It started off as two terraced houses.
And now it has been transformed into a life-changing home away from home for hundreds of families across Northern Ireland.
Just a zebra crossing away from the Royal Victoria Hospital for Sick Children on the Falls Road, a state-of-the-art house has been built to help families with children living with cancer.
Last Christmas this newspaper backed the CLIC Sargent 'Homes From Home' Appeal and our readers raised a staggering £50,000 to help build the refuge.
Located just 130 yards from the hospital and provided free of charge to families, Paul's House – named after 14-year-old Paul O'Gorman from London, who died from leukaemia – was full of supporters as it was officially opened by Health Minister Edwin Poots and professional golfer Michael Hoey yesterday.
Currently, families can face an average round-trip of 95 miles, several times per week, to receive cancer treatment in Belfast – and spend an additional £360 per month. But now, with the help of CLIC Sargent, up to four families can be housed at any one time in the new property.
The spacious home boasts a quiet room where family members can go and have some time to themselves, as well as a playroom for children.
Yesterday was an emotional day as families affected by cancer gathered to see the new propoerty that they had fundraised for.
Mum Rachel Johnston (39) from Millisle said the home would have been a lifeline for her when daughter Honour (14) was diagnosed with a rare ovarian cancer two years ago. Thankfully, Honour has been given the all clear.

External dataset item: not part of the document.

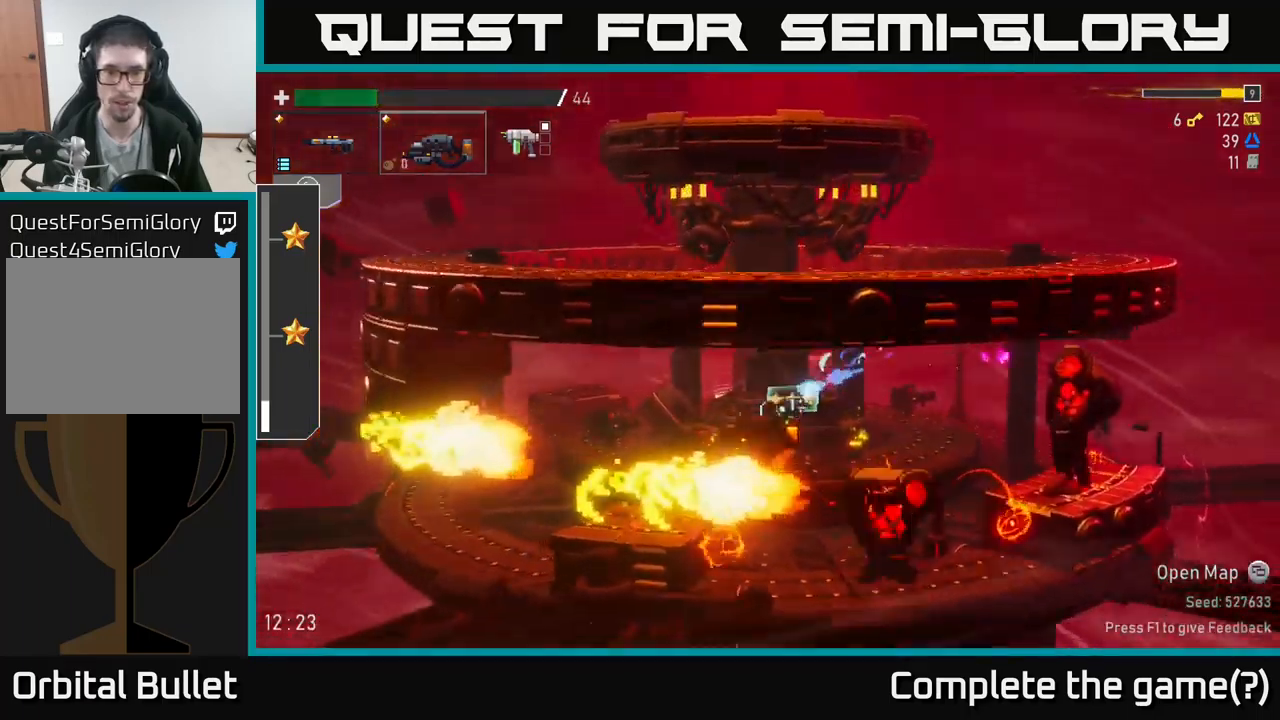
{"dt_ms": 500, "buttons": ["X"], "left_stick": "down", "right_stick": "center", "events": [[134, "left_stick", "right"], [184, "R2", "down"], [300, "left_stick", "down"], [450, "R2", "up"], [450, "X", "down"]]}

"The travelling was extremely difficult, it was about 30 miles there and 30 miles back. It took its toll on Honour. With the chemotherapy she was sick, but the travelling made it worse."
Patron of the CLIC Sargent appeal Barry McGuigan said he was ecstatic that Northern Ireland's first home had finally opened.
"We wanted to have the best facilities for the sick children to give them the best chance of recovering."
"This is a home for Northern Ireland, from Northern Ireland by Northern Ireland and people like you at the Telegraph – we couldn't do it without you. This is your Christmas present to the children of Northern Ireland – thank you."